■ **Text extract**:
## begin

Reading through the thread, so many of my favorites came up, it was like running into old friends.

I have E. David, and have read her, but have never baked her. The book was educational, but the recipes did not inspire.

I love Bernard Clayton's Breads of France, and have baked many of the breads. One I recall was a corronne made with pear and pepper, which was wonderful, and another -- was it Pain Brie? -- which needed to be beaten soundly with a club for something like 20 minutes. Heaven! I made the Pain Hawaiian, mentioned in Seth's original post, and it was the only disappointment of the lot.

Baking With Julia has some wonderful recipes. Were it not for BWJ, I would never have attempted croissants or danish pastry -- both fun and delicious. The buttermilk loaves are my staple white bread recipe.

I read and re-read The Village Baker so many times that I wore my paperback out. I purchased a hardback to read and, having saved all of the falling pages, bake with the paperback leaves! There is one started by fermenting an apple -- I never felt more accomplished in my life!

I wasn't move by Maggie Glezer's first bread book enough to buy it, but I absolutely love her latest -- A Blessing of Challah. I've made several breads now, even though we are in the middle of a heat wave and we don't have central air -- and I have loved everything I've made. The sweet glazed challah from the South stands out in my mind, as does the babka, which was so beautiful I didn't want to cut it. When I did, it made my 8-year-old squeal with delight. Her basic recipes start mostly with slurries including the yeast, 1/4 or so of the flour and all of the water, set aside for 10 to 20 minutes. She does give directions where appropriate for using a sourdough.

## end

■ **Exercise description**:
Reproduce the post about baking books in full, word for word. The material bears no relation to the post about baking books.

■ **Listed records**:
## begin

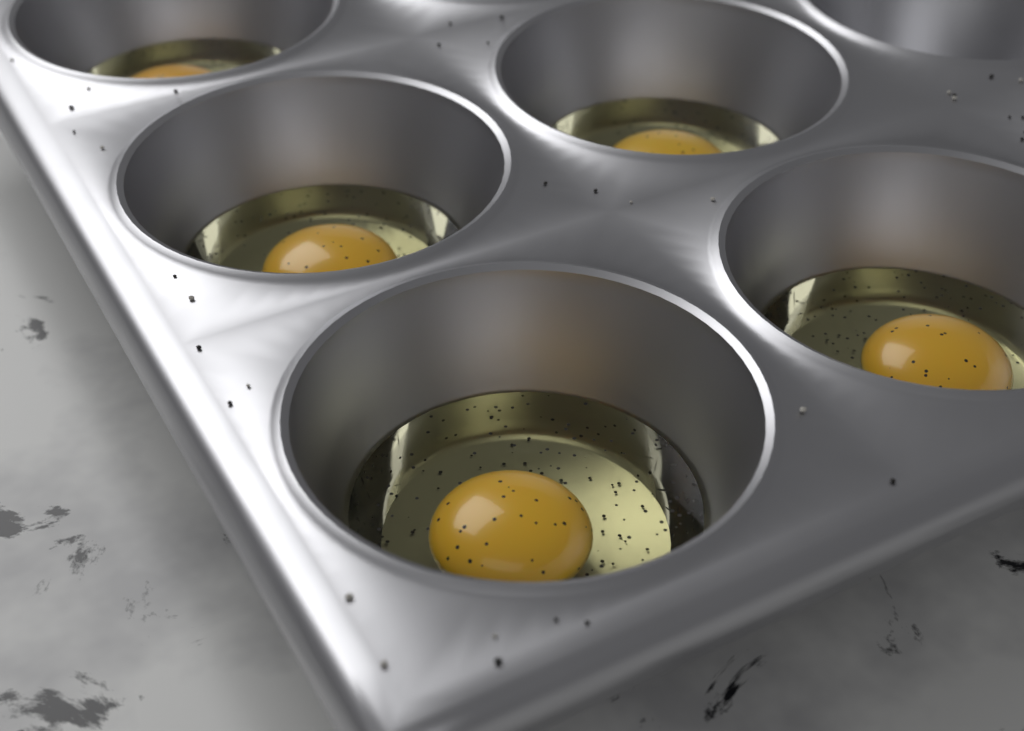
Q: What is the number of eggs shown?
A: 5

## end
## begin

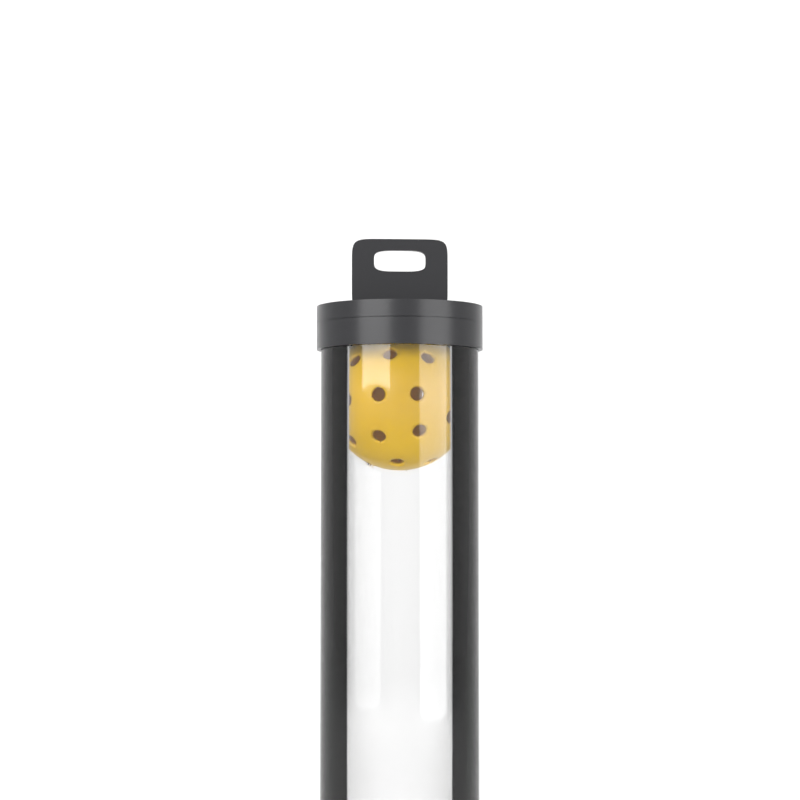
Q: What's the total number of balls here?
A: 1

## end
## begin

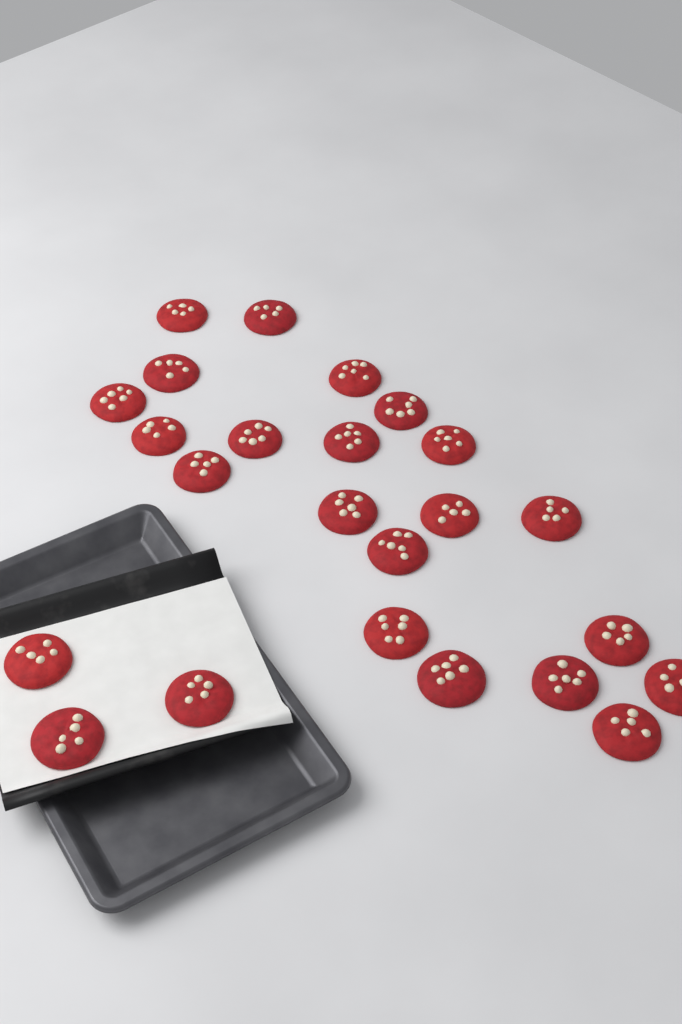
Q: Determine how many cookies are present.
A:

## end

■ **Solution to this exercise**:
Reading through the thread, so many of my favorites came up, it was like running into old friends.

I have E. David, and have read her, but have never baked her. The book was educational, but the recipes did not inspire.

I love Bernard Clayton's Breads of France, and have baked many of the breads. One I recall was a corronne made with pear and pepper, which was wonderful, and another -- was it Pain Brie? -- which needed to be beaten soundly with a club for something like 20 minutes. Heaven! I made the Pain Hawaiian, mentioned in Seth's original post, and it was the only disappointment of the lot.

Baking With Julia has some wonderful recipes. Were it not for BWJ, I would never have attempted croissants or danish pastry -- both fun and delicious. The buttermilk loaves are my staple white bread recipe.

I read and re-read The Village Baker so many times that I wore my paperback out. I purchased a hardback to read and, having saved all of the falling pages, bake with the paperback leaves! There is one started by fermenting an apple -- I never felt more accomplished in my life!

I wasn't move by Maggie Glezer's first bread book enough to buy it, but I absolutely love her latest -- A Blessing of Challah. I've made several breads now, even though we are in the middle of a heat wave and we don't have central air -- and I have loved everything I've made. The sweet glazed challah from the South stands out in my mind, as does the babka, which was so beautiful I didn't want to cut it. When I did, it made my 8-year-old squeal with delight. Her basic recipes start mostly with slurries including the yeast, 1/4 or so of the flour and all of the water, set aside for 10 to 20 minutes. She does give directions where appropriate for using a sourdough.